Monitoring the effectiveness of treatment is an inexact science. As patients feel better, they generally report feeling calmer and less stressed. Additionally, at the time of diagnosis and treatment initiation, it is good to identify target symptoms to follow, such as somatic complaints, days of school achieved, number and severity of panic attacks in a given time span, improvement in sleep, or other markers that can be documented. As anxiety has likely kept patients from participating in their general interests and activities, a return to these exploits is seen as a great sign of progress. Rating scales can also be used at the beginning of treatment and along the course of treatment in order to measure the anxiety at baseline and its improvement as treatment moves forward. Short rating scales can be done in the waiting room prior to each appointment.

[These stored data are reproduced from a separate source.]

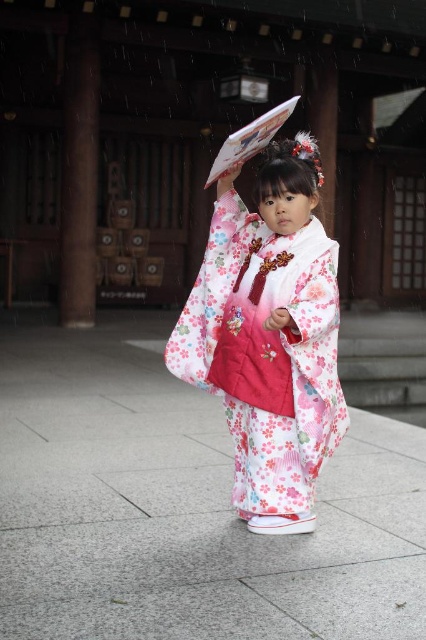
Question: Does gray concrete pavement at center have a smaller size compared to floral silk kimono at center?

Choices:
 (A) yes
 (B) no

Answer: (B)

Question: Can you confirm if gray concrete pavement at center is bigger than floral silk kimono at center?

Choices:
 (A) yes
 (B) no

Answer: (A)

Question: Is gray concrete pavement at center smaller than floral silk kimono at center?

Choices:
 (A) no
 (B) yes

Answer: (A)

Question: Which point appears farthest from the camera in this image?

Choices:
 (A) (x=310, y=484)
 (B) (x=184, y=636)

Answer: (A)

Question: Which point is closer to the camera?

Choices:
 (A) floral silk kimono at center
 (B) gray concrete pavement at center

Answer: (B)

Determining whether the caregiver has followed recommendations for additional treatment is a key consideration when following up with the anxious child or adolescent. Considering there is a familial transmission of anxiety [1, 7, 8], inquiring as to whether the family has considered psychological and/or psychiatric treatment is essential due to the debilitating nature of avoidance behavior and functional impair- ment in the anxious family. Table 11.4 includes some key points for parental/family education about anxiety in children and adolescents.

Summary

Anxiety disorders in children and adolescents often first present in the primary care setting. Recognizing the symptoms early can lead to early interventions and decrease distress and impairment of function . Symptoms of anxiety can alter a child’s cognitive, behavioral, and physical state and lead to avoidance behaviors that are then reinforced by the short-term relief from anxiety they provide. Addressing avoidance is a key aspect of psychosocial treatment. While psychotherapeutic and behavioral interventions are the first-line therapeutic modalities for addressing anxiety symptoms, psychopharmacology can be helpful and, when symptoms are severe, is indicated. Comorbid depression is common with anxiety disorders, and all youth with anxiety disorders should be screened for SUDs and trauma.